> [PROBLEM]
Duplicate the lines below verbatim, beginning with the first line and continuing through the line that contains "v(-35, -250) *", both ends included.

> [DATA IN THIS EXERCISE]
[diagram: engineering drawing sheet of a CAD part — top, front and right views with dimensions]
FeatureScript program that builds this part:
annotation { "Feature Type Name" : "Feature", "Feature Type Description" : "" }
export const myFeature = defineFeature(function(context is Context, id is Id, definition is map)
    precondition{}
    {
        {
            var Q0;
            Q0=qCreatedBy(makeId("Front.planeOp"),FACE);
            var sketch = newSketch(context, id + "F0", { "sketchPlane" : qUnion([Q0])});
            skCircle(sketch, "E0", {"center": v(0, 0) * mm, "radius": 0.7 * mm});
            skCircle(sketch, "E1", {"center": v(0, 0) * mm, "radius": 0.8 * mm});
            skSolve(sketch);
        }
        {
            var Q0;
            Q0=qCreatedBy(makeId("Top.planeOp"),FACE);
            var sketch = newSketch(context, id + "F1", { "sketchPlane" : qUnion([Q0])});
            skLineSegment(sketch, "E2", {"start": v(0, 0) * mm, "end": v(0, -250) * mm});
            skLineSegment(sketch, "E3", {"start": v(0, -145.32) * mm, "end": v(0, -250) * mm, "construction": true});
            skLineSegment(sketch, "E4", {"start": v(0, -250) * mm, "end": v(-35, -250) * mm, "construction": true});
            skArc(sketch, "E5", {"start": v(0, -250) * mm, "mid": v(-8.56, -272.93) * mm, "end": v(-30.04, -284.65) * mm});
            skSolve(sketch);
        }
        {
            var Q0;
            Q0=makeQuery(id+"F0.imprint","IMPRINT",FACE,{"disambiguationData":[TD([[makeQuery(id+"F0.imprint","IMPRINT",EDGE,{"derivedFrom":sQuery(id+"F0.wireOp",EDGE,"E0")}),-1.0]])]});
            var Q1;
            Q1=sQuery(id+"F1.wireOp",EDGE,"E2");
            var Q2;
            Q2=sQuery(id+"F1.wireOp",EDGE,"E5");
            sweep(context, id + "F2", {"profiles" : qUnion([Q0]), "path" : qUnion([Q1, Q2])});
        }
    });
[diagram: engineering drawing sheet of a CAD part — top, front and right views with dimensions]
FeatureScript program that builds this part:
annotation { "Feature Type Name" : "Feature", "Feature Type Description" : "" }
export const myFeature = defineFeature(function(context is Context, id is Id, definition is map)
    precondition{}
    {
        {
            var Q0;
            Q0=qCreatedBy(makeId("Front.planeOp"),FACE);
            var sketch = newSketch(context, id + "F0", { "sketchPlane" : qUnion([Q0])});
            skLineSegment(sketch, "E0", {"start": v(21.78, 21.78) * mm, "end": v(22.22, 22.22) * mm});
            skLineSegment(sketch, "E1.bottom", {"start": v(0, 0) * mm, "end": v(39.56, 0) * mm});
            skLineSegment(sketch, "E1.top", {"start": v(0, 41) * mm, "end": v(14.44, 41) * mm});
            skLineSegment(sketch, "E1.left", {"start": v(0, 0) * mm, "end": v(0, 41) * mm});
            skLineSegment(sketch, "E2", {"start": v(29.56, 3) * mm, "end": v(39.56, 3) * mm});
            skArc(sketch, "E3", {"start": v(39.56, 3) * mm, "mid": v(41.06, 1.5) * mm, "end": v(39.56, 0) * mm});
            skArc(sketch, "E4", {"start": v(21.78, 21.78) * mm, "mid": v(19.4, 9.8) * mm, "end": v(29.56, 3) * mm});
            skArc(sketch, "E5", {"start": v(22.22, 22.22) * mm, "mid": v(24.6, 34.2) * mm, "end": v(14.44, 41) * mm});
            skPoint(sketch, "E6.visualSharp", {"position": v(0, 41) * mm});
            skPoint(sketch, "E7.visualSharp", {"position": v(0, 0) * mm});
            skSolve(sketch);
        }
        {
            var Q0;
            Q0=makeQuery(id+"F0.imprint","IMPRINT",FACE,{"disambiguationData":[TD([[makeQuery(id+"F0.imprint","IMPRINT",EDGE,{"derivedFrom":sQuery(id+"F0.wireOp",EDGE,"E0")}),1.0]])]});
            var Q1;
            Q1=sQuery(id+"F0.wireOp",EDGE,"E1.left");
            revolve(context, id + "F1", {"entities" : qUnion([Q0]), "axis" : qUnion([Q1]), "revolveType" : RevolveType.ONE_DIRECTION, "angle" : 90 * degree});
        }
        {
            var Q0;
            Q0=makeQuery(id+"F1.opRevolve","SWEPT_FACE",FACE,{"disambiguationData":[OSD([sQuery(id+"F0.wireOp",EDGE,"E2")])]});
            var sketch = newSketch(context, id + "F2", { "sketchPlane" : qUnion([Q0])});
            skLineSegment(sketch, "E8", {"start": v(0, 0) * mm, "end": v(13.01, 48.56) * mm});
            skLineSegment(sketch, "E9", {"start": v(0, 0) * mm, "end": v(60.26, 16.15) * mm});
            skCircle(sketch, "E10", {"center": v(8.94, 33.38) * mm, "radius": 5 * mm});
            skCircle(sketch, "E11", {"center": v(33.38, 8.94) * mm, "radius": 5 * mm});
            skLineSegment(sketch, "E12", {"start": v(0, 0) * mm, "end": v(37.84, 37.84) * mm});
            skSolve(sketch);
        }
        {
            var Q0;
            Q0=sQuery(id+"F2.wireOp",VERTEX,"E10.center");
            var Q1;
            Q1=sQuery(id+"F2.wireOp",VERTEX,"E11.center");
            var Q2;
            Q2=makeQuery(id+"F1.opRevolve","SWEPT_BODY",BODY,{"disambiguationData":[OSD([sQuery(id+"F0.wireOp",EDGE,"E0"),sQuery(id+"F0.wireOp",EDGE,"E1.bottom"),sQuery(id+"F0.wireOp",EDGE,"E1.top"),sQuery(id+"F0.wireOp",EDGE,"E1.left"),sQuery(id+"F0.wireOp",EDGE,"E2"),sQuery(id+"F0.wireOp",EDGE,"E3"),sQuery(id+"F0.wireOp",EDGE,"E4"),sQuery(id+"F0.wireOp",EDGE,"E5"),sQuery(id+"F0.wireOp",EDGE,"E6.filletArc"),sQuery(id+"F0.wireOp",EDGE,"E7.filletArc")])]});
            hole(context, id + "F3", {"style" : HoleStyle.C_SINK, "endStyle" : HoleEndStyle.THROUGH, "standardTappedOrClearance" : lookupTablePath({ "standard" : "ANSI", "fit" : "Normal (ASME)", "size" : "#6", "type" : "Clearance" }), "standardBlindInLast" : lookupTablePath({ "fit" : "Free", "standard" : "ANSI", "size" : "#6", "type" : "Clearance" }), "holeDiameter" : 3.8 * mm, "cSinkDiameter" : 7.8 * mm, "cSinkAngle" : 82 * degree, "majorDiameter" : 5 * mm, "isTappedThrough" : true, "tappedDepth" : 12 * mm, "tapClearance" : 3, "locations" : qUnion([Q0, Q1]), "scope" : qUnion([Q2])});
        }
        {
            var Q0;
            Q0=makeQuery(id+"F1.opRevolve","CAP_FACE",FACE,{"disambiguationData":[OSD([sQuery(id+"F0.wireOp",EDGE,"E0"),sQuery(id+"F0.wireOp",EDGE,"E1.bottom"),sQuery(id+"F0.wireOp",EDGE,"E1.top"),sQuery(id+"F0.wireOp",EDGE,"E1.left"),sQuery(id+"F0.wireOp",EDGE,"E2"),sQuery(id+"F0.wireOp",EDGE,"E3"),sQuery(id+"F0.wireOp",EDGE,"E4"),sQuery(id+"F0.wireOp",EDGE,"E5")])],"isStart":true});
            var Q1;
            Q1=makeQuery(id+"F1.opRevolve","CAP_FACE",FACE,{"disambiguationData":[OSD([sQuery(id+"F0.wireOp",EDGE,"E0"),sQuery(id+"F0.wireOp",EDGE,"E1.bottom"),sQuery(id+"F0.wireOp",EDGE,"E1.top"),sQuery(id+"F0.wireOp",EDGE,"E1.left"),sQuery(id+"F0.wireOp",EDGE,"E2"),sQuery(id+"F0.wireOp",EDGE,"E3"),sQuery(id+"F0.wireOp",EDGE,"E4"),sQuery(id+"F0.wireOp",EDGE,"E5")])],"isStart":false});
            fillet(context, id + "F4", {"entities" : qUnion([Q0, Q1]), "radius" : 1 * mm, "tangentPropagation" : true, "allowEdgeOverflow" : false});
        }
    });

> [FULL SOLUTION]
[diagram: engineering drawing sheet of a CAD part — top, front and right views with dimensions]
FeatureScript program that builds this part:
annotation { "Feature Type Name" : "Feature", "Feature Type Description" : "" }
export const myFeature = defineFeature(function(context is Context, id is Id, definition is map)
    precondition{}
    {
        {
            var Q0;
            Q0=qCreatedBy(makeId("Front.planeOp"),FACE);
            var sketch = newSketch(context, id + "F0", { "sketchPlane" : qUnion([Q0])});
            skCircle(sketch, "E0", {"center": v(0, 0) * mm, "radius": 0.7 * mm});
            skCircle(sketch, "E1", {"center": v(0, 0) * mm, "radius": 0.8 * mm});
            skSolve(sketch);
        }
        {
            var Q0;
            Q0=qCreatedBy(makeId("Top.planeOp"),FACE);
            var sketch = newSketch(context, id + "F1", { "sketchPlane" : qUnion([Q0])});
            skLineSegment(sketch, "E2", {"start": v(0, 0) * mm, "end": v(0, -250) * mm});
            skLineSegment(sketch, "E3", {"start": v(0, -145.32) * mm, "end": v(0, -250) * mm, "construction": true});
            skLineSegment(sketch, "E4", {"start": v(0, -250) * mm, "end": v(-35, -250) * mm, "construction": true});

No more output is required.